Quem quer emprego ruim?

Artigo escrito pelo cineasta Marcolino Joe

Por Marcolino Joe [*]

Dizer que “ninguém quer trabalhar” virou o álibi preferido de quem oferece salário ruim e quer gratidão em troca. Em Sergipe, os dados mostram o contrário: o desemprego caiu, mas a subutilização da mão de obra segue alta. Ou seja, tem muita gente querendo trabalhar, mas sendo empurrada para o bico, para a informalidade, para o que der.

A informalidade atinge quase 40% dos trabalhadores no Brasil e mais de 55% nos estados mais pobres. São motoristas de app, entregadores, vendedores informais. Gente que trabalha muito, sem direitos e por pouco. Como define Ricardo Antunes, vivemos a “uberização do trabalho”: precarização com estética de liberdade.

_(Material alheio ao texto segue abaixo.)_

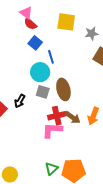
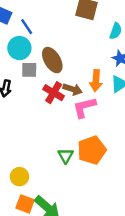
red cross: (57, 116) -> (54, 93), turned -30
pink L-shape: (52, 130) -> (84, 107), moved

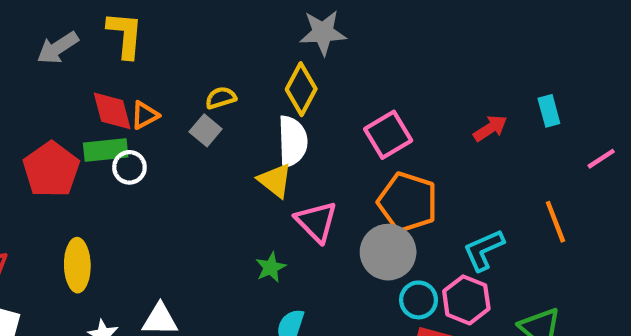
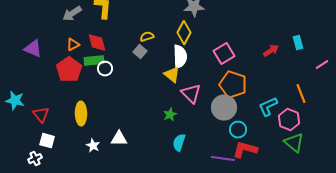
orange triangle: (145, 115) -> (73, 45), moved
pink hexagon: (466, 300) -> (289, 120), moved

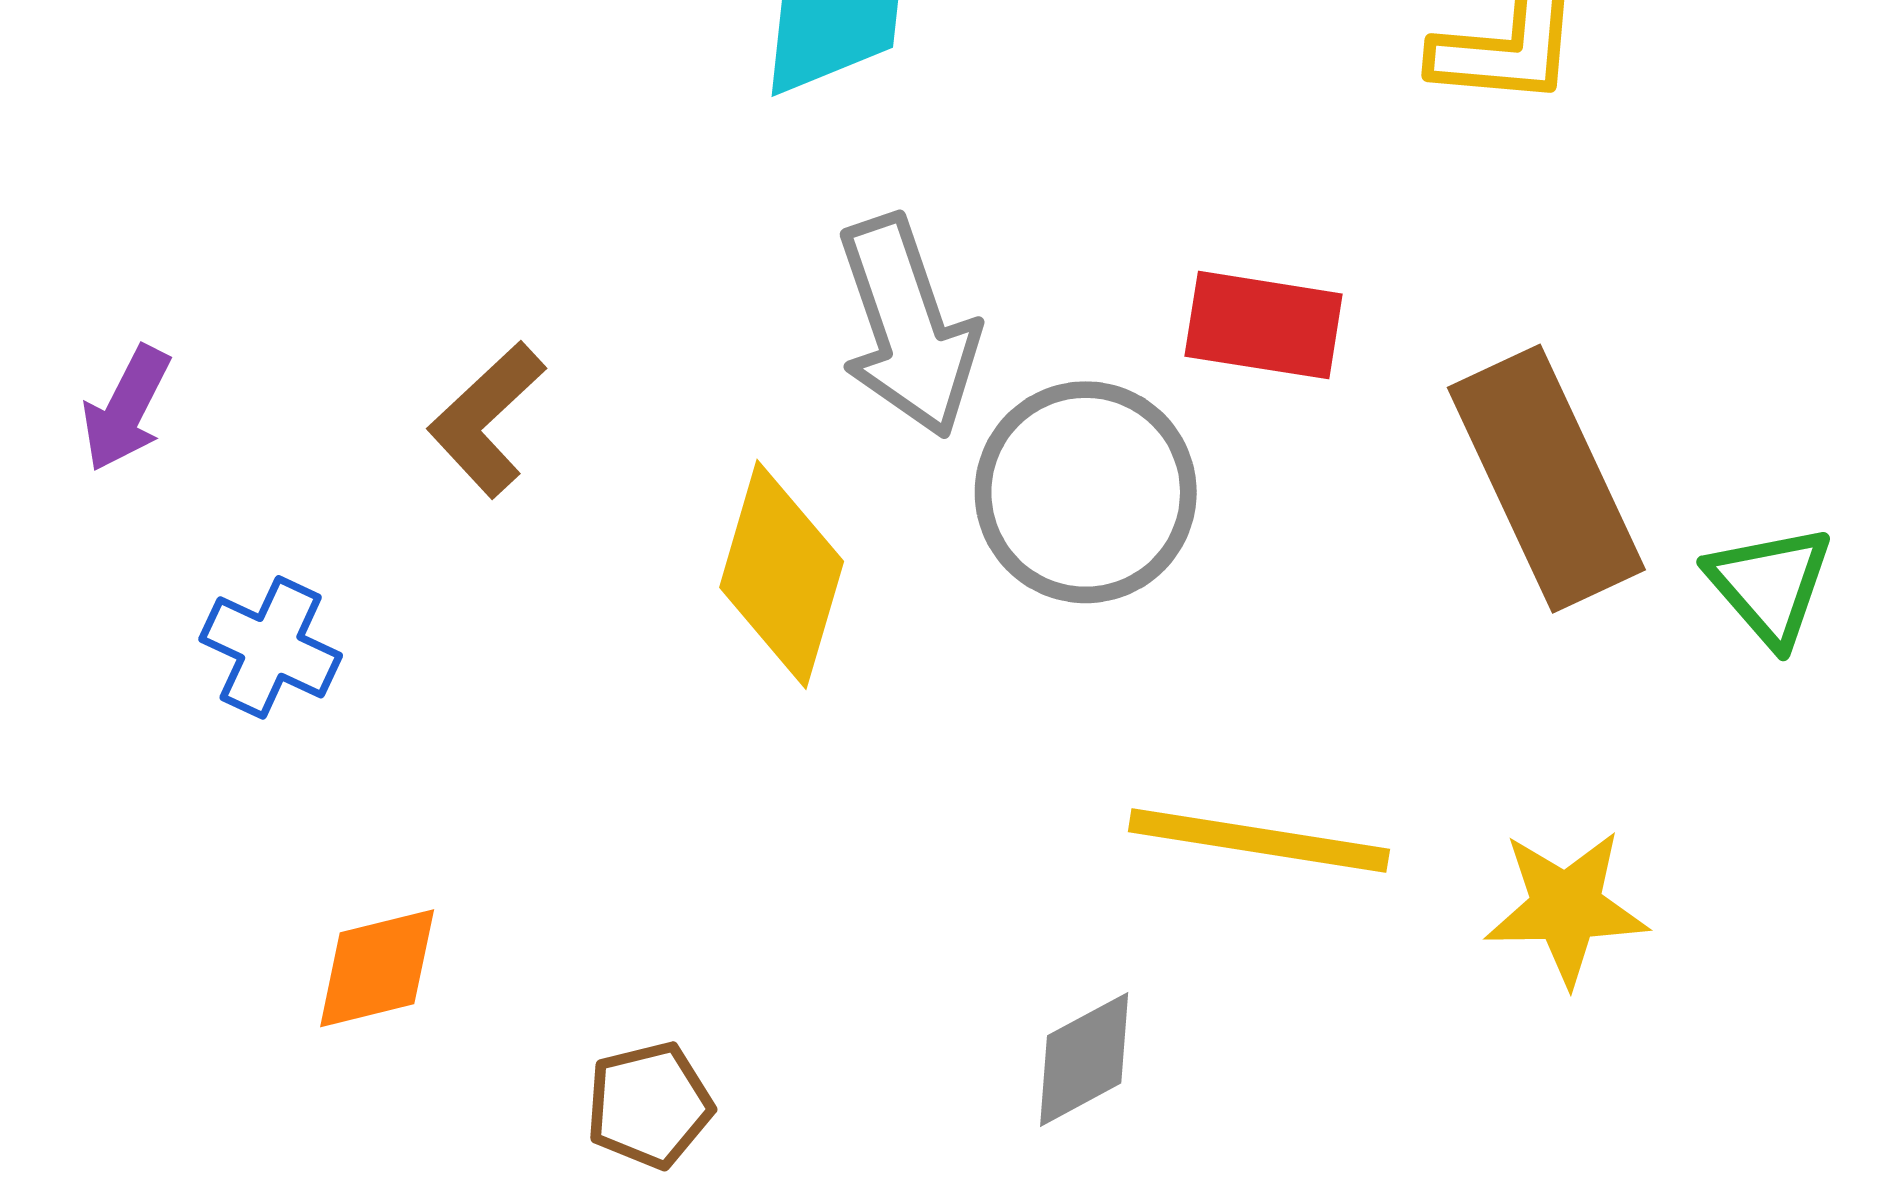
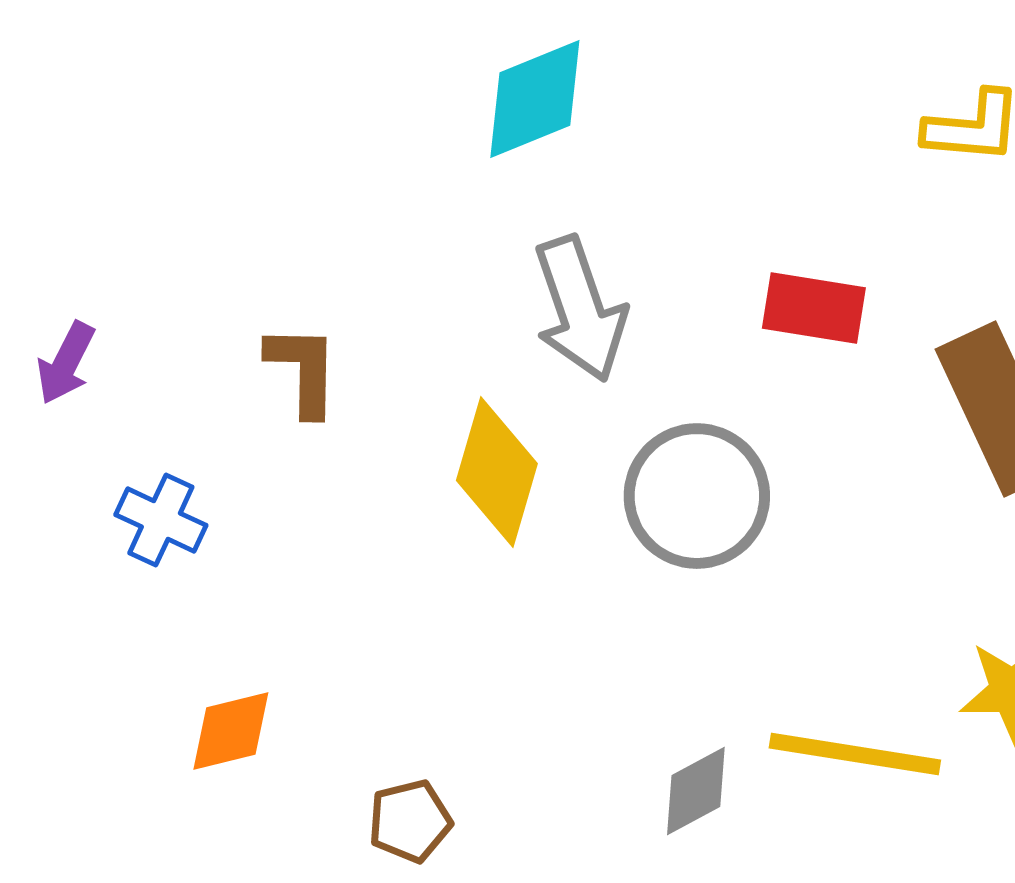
brown L-shape: (487, 419) -> (303, 370), turned 134
gray circle: (1086, 492) -> (697, 496), moved
yellow line: (1259, 840) -> (855, 754), moved

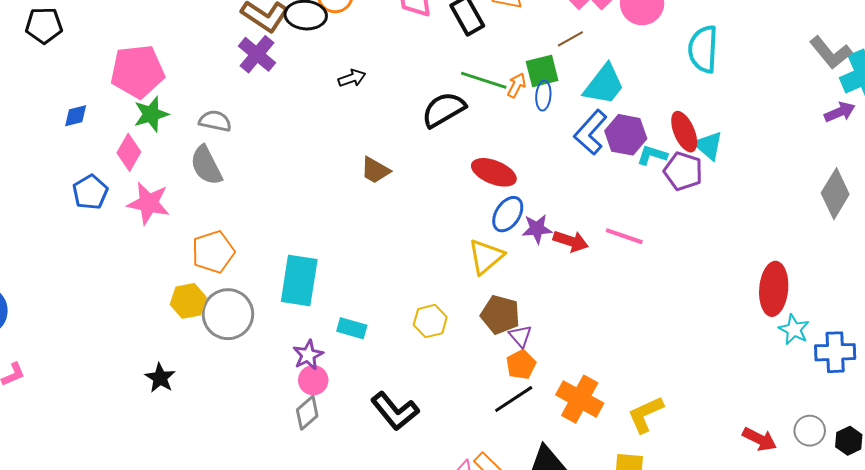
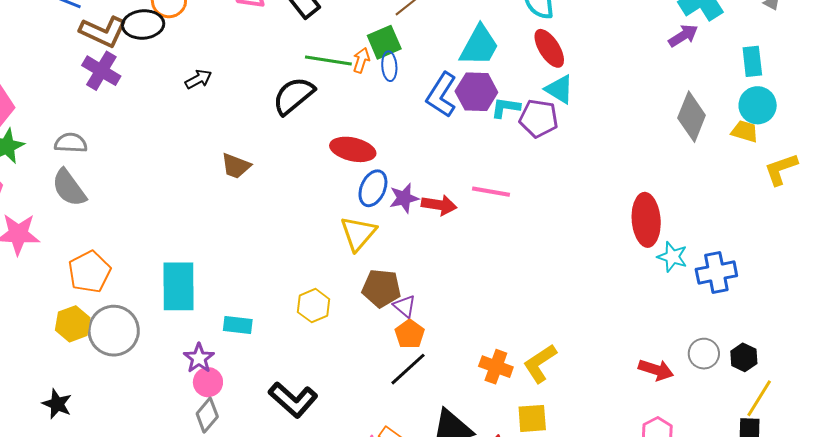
cyan trapezoid: (604, 85) -> (479, 46), moved
red ellipse: (684, 132) -> (549, 48), moved
orange cross: (580, 399) -> (496, 367), moved, size x0.7

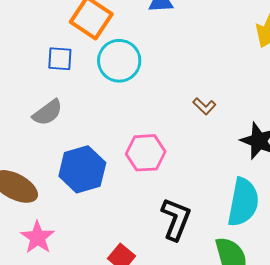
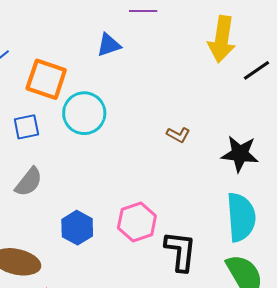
pink hexagon: (146, 153) -> (137, 222), moved
blue hexagon: (82, 169) -> (77, 228), size x0.7

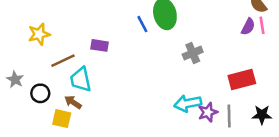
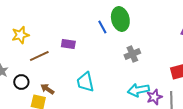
gray cross: (193, 53) -> (132, 54), moved
cyan trapezoid: (81, 79) -> (85, 82), moved

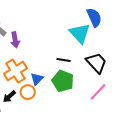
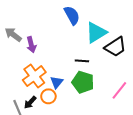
blue semicircle: (94, 17) -> (72, 15), moved
cyan triangle: (80, 33) -> (96, 33), turned 45
black trapezoid: (96, 63) -> (115, 47), moved, turned 105

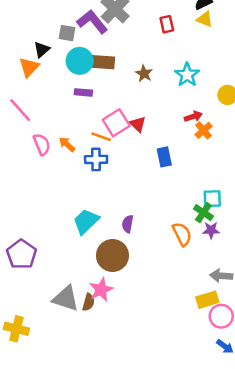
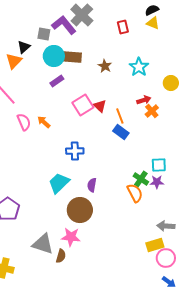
purple rectangle: (83, 92) -> (57, 81), turned -40
orange line: (101, 137) -> (120, 116), moved, turned 49
blue rectangle: (164, 157) -> (121, 132), turned -42
blue cross: (96, 159) -> (75, 151), moved
green cross: (203, 213) -> (141, 179), moved
purple star: (211, 230) -> (157, 182), moved
pink star: (101, 290) -> (71, 237), turned 30
brown semicircle: (88, 302) -> (61, 256), moved

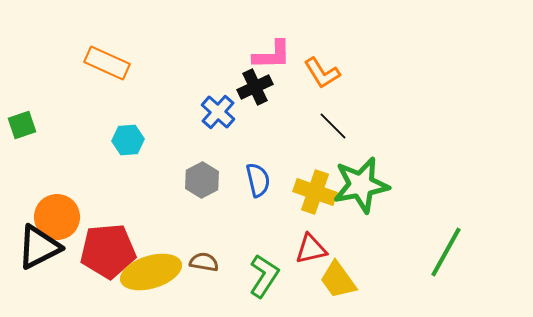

A culpa, dizem, é da falta de qualificação. Mas o problema é estrutural: em Sergipe, quase 20% dos jovens de 15 a 17 anos estavam fora da escola em 2018. Programas como o Pé-de-Meia e os Centros de Excelência têm revertido esse cenário, mostrando que investir em educação funciona. Mas tem quem queira culpar o jovem. Isso é desonesto demais. Tentar transformar falhas coletivas em defeitos individuais é um truque ideológico, já ensinava Marilena Chaui.

E, claro, sobra veneno pro Bolsa Família. Mas em 2024, 75,5% das vagas formais no Brasil foram ocupadas por beneficiários do programa, provando que ele não desestimula o trabalho, pelo contrário. Ele permite que as pessoas sobrevivam enquanto buscam um emprego decente.

A verdade é simples: o Brasil não sofre de falta de mão de obra. Sofre de empregos ruins, baixos salários e patrões que preferem culpar o pobre do que rever o modelo.
Antes de apontar o dedo pro povo, talvez seja hora de rever a lógica.
Porque o problema não é quem não quer trabalhar. É quem ainda acha que o povo deve se conformar com pouco.